They may be small, but insects often suffer a disproportionate lack of publicity considering the massive slice of life they claim in our biosphere. According to estimates published by the Smithsonian, for every human on earth, there are approximately 200 million insects.
Insects compose an impressive array of biodiversity, as members of the entomology class of the University saw first-hand at the Smithsonian Museum of Natural History in Washington, D.C., on Saturday, Feb. 2. The Smithsonian houses more than 35 million insect specimens.
Dr. David Boyd, who teaches the entomology class of six senior biology and biology education majors, led the trip along with natural science professor Dr. Margene Ranieri. This is Boyd’s second year organizing a class trip to the museum.
Their itinerary was a hectic one, as senior biology education major Katie Zevallos related. The class left on Thursday evening and arrived in D.C. around 3 a.m. They stayed the night at the home of one of the students in the class, then headed to the museum early Friday morning.

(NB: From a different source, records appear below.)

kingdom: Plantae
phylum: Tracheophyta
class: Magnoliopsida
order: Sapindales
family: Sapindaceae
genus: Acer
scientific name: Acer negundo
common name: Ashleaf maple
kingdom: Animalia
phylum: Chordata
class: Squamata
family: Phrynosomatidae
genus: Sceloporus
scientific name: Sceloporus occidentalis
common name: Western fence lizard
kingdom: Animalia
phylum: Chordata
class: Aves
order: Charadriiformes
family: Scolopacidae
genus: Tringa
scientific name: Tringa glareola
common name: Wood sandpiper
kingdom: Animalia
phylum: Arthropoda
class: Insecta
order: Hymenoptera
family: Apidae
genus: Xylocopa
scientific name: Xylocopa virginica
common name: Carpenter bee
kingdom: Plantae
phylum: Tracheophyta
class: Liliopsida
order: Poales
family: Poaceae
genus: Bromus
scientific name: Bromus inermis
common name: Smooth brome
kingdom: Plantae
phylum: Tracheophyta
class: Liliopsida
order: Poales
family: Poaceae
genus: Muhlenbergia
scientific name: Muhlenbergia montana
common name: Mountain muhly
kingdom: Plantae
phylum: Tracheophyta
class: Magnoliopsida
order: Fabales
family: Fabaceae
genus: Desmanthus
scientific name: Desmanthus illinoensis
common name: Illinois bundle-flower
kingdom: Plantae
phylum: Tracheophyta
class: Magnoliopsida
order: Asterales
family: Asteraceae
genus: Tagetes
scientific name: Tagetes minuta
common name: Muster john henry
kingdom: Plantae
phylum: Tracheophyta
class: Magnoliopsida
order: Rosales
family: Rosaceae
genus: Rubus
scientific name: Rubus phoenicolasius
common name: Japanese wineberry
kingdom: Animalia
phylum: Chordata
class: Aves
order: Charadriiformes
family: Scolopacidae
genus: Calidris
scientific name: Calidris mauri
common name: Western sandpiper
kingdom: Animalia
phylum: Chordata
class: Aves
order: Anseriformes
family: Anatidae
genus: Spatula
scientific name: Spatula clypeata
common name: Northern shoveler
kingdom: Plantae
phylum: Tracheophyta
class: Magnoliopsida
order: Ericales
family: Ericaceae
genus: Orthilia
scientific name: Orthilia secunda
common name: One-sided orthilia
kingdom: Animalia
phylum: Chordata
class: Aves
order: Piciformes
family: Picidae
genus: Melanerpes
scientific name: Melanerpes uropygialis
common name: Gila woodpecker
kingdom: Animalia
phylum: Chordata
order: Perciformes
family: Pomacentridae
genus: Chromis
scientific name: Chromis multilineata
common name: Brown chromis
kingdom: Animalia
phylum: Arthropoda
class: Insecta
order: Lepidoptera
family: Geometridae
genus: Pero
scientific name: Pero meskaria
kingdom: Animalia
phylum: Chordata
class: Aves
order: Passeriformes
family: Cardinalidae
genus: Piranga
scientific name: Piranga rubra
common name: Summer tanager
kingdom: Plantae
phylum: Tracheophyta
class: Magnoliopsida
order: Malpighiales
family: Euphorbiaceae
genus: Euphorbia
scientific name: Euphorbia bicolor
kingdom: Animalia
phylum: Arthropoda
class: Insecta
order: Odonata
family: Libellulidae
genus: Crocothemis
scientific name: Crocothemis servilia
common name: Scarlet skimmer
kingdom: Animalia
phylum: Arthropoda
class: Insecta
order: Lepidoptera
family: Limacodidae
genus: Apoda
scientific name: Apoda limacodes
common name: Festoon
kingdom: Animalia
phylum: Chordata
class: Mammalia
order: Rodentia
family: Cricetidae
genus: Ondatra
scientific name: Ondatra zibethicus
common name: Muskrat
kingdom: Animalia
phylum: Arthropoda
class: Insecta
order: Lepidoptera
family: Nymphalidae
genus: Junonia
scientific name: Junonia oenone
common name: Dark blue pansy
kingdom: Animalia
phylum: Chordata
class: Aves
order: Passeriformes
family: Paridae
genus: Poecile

The group toured the insect and evolution and origins exhibits and also got a behind-the-scenes tour of the entomology department there.
Zevallos spent time as a volunteer at the Smithsonian last summer and over Christmas break, so she had gotten to know some of the resident entomologists there who showed the class the facility.
The Smithsonian functions as a database of collected specimens and publications on entomology. It stores thousands of specimens that have yet to be classified and mounted, which is done with the help of volunteers like Zevallos.
The field of entomology coincides with many other disciplines in natural science, explained biology major Mike Gorham. “I wasn’t expecting there to be that much in the field of entomology — how it was so collaborative and interdisciplinary,” he said. “There [were] ecologists and taxonomists and biochemists — all of them working together.”
Boyd described the practical impact the study of insects has on our daily lives. Scientists work to control the destruction some insects have on crops (sometimes with other insects!) and the diseases spread by bugs like mosquitos and perform other research aided by the relative ease working with insect specimens provides.
While many scientists study insects, fewer actually spend time in the field collecting and identifying new species. Boyd hopes that taking students on the trip and studying in class inspired some to pursue such work.
The group had hoped to make a few stops on their return the following day to collect some insects on their own, but the cold weather rendered many would-be specimens dormant. As it was, a few students managed to find some bugs by turning over rocks. And Zevallos even collected a flying insect in a McDonalds.
“One of my goals [was] that my students be overwhelmed with the variety,” Boyd said.
“It was jaw-dropping,” Gorham said. “It’s really gotten my interest going.”